### [PROBLEM]
State only the count of lines in the listing below that hold "моба".

### [DATA TO USE]

========================================================================

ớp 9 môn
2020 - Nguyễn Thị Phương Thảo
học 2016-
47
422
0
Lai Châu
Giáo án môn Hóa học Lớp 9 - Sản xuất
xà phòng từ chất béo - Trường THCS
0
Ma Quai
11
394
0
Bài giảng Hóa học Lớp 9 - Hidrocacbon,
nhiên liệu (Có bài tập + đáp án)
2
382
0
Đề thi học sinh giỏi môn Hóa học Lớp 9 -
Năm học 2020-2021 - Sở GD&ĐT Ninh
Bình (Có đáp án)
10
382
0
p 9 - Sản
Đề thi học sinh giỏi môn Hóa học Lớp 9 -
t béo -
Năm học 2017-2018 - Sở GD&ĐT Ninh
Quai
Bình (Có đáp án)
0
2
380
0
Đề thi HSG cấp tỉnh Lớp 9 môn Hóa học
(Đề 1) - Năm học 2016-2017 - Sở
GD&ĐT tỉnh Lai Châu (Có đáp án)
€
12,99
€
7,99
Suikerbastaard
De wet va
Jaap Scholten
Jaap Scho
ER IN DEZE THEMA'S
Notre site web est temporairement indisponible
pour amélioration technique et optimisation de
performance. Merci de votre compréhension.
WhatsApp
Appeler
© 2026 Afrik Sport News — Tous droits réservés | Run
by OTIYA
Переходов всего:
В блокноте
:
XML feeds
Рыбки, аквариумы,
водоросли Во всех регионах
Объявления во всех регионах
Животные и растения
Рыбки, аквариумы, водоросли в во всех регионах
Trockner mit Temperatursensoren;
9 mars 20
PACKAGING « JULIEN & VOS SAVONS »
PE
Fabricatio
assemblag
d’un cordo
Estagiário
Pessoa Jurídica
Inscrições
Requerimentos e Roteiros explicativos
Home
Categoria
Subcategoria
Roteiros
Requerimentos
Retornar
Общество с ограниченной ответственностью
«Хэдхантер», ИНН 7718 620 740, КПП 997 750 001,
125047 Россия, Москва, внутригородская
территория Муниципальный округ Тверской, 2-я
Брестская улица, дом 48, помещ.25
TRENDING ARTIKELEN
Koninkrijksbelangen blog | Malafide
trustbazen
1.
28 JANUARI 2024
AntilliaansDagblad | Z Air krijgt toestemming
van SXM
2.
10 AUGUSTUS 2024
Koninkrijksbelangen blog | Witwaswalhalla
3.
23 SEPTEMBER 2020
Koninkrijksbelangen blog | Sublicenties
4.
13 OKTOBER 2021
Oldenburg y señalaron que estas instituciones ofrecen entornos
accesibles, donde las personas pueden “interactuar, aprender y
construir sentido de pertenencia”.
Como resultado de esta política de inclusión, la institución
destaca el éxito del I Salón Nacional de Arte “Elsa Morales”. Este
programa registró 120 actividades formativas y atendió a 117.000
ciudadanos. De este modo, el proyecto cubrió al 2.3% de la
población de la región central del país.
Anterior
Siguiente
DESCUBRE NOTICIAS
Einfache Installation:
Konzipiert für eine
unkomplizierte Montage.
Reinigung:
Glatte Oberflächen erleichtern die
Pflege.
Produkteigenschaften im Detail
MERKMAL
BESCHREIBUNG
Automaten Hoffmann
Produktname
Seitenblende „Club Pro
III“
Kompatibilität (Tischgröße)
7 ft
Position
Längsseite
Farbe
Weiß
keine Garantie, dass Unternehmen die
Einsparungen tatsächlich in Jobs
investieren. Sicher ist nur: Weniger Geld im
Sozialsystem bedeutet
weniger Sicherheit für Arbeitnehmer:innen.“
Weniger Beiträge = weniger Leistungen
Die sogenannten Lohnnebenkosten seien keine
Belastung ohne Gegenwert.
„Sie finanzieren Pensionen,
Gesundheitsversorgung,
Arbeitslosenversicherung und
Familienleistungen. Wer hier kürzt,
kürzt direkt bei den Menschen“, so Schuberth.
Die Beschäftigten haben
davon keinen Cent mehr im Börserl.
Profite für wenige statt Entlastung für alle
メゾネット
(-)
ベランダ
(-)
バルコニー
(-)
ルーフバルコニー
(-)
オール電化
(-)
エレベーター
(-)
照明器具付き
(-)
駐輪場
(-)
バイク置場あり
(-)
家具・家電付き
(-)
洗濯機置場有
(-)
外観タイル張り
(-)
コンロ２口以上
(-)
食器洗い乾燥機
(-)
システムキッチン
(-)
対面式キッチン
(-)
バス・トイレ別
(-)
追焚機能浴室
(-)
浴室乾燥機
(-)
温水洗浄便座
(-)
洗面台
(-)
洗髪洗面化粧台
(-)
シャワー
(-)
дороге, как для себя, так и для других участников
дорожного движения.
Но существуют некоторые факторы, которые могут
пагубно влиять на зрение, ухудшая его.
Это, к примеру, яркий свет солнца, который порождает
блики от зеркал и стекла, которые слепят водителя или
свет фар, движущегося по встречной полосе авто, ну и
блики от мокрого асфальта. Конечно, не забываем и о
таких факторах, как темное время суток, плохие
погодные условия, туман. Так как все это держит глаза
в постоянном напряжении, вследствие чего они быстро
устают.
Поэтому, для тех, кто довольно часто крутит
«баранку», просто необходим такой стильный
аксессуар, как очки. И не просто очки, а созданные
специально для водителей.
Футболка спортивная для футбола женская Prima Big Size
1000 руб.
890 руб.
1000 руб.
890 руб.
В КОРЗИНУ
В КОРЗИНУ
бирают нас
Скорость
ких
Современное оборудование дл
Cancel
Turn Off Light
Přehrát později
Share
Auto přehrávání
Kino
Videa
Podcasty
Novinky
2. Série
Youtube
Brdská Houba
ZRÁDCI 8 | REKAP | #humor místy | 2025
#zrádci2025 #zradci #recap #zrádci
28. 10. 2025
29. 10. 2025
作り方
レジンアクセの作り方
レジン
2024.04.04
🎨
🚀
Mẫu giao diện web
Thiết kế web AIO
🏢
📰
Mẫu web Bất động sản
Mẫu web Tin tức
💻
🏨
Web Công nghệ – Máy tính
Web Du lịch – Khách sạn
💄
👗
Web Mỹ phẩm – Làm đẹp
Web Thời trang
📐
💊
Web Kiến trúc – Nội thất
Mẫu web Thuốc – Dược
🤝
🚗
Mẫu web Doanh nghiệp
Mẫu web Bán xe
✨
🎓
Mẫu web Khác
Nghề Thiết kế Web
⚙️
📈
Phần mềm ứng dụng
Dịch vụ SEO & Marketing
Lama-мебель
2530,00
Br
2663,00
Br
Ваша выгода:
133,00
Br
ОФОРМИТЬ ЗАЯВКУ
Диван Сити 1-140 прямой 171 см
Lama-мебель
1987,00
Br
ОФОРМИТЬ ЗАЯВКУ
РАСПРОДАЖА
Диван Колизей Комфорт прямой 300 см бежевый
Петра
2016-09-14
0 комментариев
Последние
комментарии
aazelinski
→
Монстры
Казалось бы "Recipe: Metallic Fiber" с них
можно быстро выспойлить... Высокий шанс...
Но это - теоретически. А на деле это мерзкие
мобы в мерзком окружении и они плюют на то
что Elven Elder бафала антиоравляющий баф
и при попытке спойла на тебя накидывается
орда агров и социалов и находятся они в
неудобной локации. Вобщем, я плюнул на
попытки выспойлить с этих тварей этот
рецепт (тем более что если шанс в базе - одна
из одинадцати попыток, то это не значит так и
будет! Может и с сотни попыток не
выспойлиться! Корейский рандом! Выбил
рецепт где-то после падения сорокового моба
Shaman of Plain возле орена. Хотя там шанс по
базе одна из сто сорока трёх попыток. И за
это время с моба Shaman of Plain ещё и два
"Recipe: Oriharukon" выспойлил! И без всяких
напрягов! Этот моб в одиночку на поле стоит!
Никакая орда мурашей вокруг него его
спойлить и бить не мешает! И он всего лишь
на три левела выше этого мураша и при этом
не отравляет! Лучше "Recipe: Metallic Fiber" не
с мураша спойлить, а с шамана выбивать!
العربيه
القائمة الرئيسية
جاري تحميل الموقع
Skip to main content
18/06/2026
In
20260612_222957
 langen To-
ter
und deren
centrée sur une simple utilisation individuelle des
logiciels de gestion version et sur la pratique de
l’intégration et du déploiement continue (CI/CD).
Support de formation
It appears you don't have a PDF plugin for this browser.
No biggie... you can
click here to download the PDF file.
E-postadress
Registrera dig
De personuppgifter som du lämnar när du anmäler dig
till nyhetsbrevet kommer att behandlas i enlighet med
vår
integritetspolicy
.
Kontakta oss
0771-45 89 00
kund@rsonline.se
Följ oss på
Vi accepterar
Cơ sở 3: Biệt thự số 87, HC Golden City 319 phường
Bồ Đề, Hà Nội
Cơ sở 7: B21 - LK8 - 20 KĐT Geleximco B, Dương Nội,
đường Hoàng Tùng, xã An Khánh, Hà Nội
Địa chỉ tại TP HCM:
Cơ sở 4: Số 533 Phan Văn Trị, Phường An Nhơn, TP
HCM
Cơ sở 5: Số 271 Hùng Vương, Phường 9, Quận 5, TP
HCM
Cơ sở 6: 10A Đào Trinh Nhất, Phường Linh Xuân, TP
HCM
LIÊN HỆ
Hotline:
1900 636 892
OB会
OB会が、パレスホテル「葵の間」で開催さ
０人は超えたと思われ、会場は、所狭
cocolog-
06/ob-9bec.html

========================================================================

### [TASK SOLUTION]
2